THIS ASSIGNMENT MUST BE DONE IN EXCEL. THERE ARE 2 ” NEW QUESTIONS” AT THE BOTTOM OF THIS PAGE. THOSE ANSWERS MUST BE DONE IN WORD. The purpose of this assignment is to use spreadsheet capabilities to perform data manipulation and to explain the process used in the handling of the data.
For this assignment, you will use the “Claims” dataset. In the dataset, the claims data for n = 608 people are recorded. The data derive from a random sample of females diagnosed with ischemic heart disease over 24 months (see Exercise 7.27 in the textbook).
Instead of using urgent care centers, some people rely on the Emergency Room (ER) to address most, if not all, of their medical needs. In fact, someone who has three or more ER visits within 24 months is considered a high ER user. Complete the steps below to execute this assignment.
- Using the dataset and Excel, create a new column titled “High_ER_User” with “Yes” if three or more ER visits; otherwise “No.”
- Duration is measured in days, but 30-day intervals are more appropriate for most reporting purposes. Using Excel, create a new column titled “Duration_Months” by converting the duration into 30-day intervals.
- Many times complications and comorbidities are rare; therefore, these two negative events are summed together. Using Excel, create a new column titled “Comps_Comorbs” by adding complications with comorbidities.
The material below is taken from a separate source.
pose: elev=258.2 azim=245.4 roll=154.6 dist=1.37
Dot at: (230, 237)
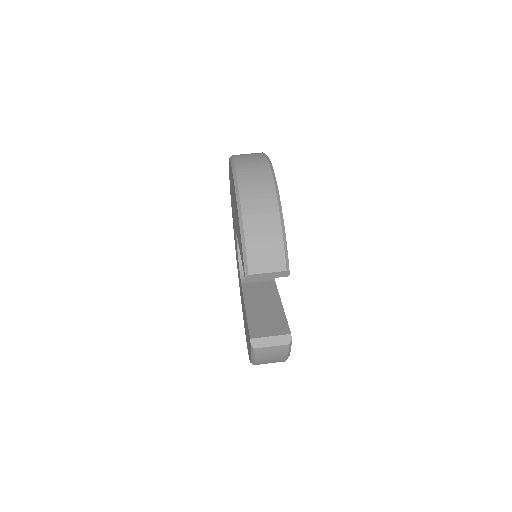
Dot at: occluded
- Many times age is grouped in 10-year intervals. Using Excel’s VLOOKUP function, create a new column titled “Age_Group” with grouped ages of “21-30 yrs,” “31-40 yrs,” and so on for 10-year intervals. The last age group would be “61-70 yrs.” Use a tab titled “Age_Groups” for this task.
Next you will create a pivot table with the data and execute the following (refer to the examples in the resource “Data Manipulation Screenshots”).
- Use “High_ER_User” as a filter to obtain two filtered views of the pivot table.
- Summarize the data to get counts of claims, sum of claims and months, and average of procedures, prescribed drugs, ER visits, and complications/comorbidities.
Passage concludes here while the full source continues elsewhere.